Canada's Tessa Virtue (second from right) and Scott Moir (second from left) sitting with their coaches Marina Zoueva and Igor Shpilband after their ice dance routine in the Vancouver 2010 Winter Olympics Feb. 19, 2010. Lucy Nicholson

VANCOUVER — Russian coach Marina Zoueva was wearing her Canadian jacket but had packed her U.S. one in her bag just in case.

She was in the unusual position this week of being coach to the Olympic gold and silver medalists in the ice dance, champions and home favorites Tessa Virtue and Scott Moir and Americans Meryl Davis and Charlie White.

She said she was in a win-win situation and next time hoped to have three sets of her students on the podium when the games go to her home country of Russia for Sochi 2014.
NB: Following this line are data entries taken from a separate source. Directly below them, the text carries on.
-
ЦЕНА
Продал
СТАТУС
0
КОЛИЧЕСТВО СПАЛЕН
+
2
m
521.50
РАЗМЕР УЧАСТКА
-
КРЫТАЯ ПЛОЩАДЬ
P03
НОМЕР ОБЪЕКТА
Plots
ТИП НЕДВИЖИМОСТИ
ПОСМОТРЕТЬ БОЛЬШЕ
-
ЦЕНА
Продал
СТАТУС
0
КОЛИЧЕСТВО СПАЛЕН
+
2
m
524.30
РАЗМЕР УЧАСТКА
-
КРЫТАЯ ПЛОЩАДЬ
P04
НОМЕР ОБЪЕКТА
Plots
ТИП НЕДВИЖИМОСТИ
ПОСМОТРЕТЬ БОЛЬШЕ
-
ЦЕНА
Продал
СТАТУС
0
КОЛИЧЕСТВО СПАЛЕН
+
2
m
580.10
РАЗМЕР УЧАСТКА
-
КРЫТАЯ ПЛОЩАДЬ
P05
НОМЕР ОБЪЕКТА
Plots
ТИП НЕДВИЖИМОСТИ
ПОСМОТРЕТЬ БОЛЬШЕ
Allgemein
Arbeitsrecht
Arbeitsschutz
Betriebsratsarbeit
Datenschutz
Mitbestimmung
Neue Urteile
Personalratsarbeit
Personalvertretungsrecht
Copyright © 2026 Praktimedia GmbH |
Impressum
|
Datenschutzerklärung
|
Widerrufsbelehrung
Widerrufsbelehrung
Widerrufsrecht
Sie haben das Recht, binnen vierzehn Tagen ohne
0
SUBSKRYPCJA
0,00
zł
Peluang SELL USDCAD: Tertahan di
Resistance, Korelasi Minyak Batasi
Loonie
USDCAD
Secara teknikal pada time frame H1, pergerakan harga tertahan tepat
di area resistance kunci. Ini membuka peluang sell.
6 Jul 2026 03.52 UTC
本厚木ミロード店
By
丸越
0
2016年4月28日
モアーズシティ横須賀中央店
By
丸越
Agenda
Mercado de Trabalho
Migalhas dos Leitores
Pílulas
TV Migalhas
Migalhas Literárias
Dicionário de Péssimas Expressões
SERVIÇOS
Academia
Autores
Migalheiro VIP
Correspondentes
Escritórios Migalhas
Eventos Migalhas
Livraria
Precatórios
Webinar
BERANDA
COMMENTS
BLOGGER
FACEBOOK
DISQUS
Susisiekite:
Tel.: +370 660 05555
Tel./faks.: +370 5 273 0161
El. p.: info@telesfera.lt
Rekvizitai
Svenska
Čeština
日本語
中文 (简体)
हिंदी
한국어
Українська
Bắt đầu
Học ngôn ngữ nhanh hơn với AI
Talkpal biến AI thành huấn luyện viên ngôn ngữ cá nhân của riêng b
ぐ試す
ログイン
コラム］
"That is my next project. 1-2-3," she said in an interview.

"It's a really good feeling to have two [in the medals], so much excitement," she said. "If they [Davis and White] want to see their coach in an American jacket, they have to win."

The North American success in the ice dance on Monday ended 34 years of European domination— mostly Soviet or Russian — of the event, and the change in fortune is due in some part to her.

"I teach in Russia and win gold, I teach in the States and win gold," she said.

So it is all down to her?

"Probably," she said, grinning.

Russian coaches have had a big impact on 2006 Olympic silver medalists Tanith Belbin and Benjamin Agosto, who used to be trained by Zoueva and are now coached by former Soviet ice dancers Natalia Linichuk and Gennady Karpanossov.

"Clearly the Russians are teaching us a lot. They just give us everything they have, their heart, their soul," Agosto said. "They have so much to give us, training us and making us the best skaters possible. Without them we wouldn't be where we are today."

Zoueva had previously worked with Olympic pairs champions Yekaterina Gordeyeva and Sergei Grinkov, among others, before leaving her country in 1991 and concentrating on ice dancers.

If only coaches like her would return home, Russian bronze medalist Maxim Shabalin mused after he and Oksana Domnina were beaten despite coming into the games as world champions.

"I think we need to bring coaches back to Russia," he said at a news conference.